The series, “School Days: Celebrating the Past and Exploring the Future of La Jolla High Schools,” has also featured presentations on The Bishop’s School and La Jolla High School.
Cynthia Balmer Coleman, granddaughter of Louise Balmer, who is credited with founding the present-day school from its modest beginnings as The Balmer School, spoke wistfully of “the warm, cozy and gentle school” run by a visionary offering forward-thinking programs and nurturing homemade lunches in front of the fireplace.
The school, she said, began humbly enough in the Red Rest Cottage on Coast Boulevard with four students, before moving to the society’s Wisteria Cottage on Prospect Street thanks to Ellen and Roger Revelle, while adding four more students.
“Grandmother always wanted bigger and better, and looking around the La Jolla Country Day campus this evening? Wow,” she said. “She would be pleased.”
Popular English teacher Will Erickson kept the audience amused with vignettes about the days during the ‘60s and ‘70s when there was much “rambling and scrambling” to keep up with a cutting-edge curriculum for which Country Day is noted.
Christopher Schuck, head of the school, spoke of it as a complex place with a “full-spectrum approach to education,” acknowledging the need to adapt to a changing culture and economy.

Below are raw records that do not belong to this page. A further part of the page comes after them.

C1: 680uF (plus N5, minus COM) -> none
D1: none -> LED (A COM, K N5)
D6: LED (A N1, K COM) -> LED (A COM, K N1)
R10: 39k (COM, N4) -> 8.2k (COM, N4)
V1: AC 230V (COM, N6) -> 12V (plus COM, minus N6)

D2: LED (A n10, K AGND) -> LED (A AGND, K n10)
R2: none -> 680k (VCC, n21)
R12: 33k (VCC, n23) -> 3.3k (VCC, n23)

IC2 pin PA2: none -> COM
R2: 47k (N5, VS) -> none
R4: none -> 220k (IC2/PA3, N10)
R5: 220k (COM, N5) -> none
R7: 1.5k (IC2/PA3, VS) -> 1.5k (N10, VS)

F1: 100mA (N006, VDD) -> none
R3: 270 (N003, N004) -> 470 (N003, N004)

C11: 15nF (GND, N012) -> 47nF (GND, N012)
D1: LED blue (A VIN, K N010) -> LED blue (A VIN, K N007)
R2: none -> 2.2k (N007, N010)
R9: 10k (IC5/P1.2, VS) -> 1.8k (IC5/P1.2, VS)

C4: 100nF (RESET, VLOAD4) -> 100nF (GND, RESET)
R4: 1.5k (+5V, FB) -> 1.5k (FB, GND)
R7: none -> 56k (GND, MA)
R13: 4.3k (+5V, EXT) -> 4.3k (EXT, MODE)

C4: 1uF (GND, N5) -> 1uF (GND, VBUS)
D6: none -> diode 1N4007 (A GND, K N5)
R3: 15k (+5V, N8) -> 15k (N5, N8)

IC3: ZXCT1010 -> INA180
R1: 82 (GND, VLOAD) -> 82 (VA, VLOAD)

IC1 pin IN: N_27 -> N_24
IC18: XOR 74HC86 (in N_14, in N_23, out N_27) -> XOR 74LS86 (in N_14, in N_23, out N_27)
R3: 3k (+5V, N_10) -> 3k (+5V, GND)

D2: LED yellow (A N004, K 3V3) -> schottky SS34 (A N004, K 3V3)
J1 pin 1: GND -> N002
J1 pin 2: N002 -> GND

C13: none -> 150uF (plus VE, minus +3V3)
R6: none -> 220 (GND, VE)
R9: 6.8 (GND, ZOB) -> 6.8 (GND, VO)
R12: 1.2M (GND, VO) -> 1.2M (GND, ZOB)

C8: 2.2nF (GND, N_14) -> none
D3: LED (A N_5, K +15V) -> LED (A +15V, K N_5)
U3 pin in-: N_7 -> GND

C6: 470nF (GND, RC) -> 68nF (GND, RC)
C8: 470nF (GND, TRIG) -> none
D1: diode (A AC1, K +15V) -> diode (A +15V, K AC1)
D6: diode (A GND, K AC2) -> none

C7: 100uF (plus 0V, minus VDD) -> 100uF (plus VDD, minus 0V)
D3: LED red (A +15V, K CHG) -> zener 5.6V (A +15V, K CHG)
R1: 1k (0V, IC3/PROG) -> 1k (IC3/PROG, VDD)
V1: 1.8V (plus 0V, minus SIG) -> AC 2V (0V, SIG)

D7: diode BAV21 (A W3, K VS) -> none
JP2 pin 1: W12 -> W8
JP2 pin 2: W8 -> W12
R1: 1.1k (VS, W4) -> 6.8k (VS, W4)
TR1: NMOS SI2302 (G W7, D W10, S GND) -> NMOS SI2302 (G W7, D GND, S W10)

He discussed the school’s international orientation with two-dozen foreign students attending this year from Europe, Africa and Asia. The school will soon introduce Arabic and Mandarin Chinese in its foreign language program.
Harking back to Coleman’s erstwhile comments about the early gentle days, Schuck told the audience of about 60 that Country Day now is a very different place. He emphasized “today’s school day is packed, our students are incredibly busy, and they lead full lives but with certain demands and expectations.”
As for the future, Schuck noted, “From four students to 1,080 students, we here at La Jolla Country Day live with the future every day — our students.”
All three lectures in the winter series, created and coordinated by Ruth Covell and Libby Carlson, were filmed by SDSU professor Rudy Vaca to include in the historical society’s ongoing oral history program.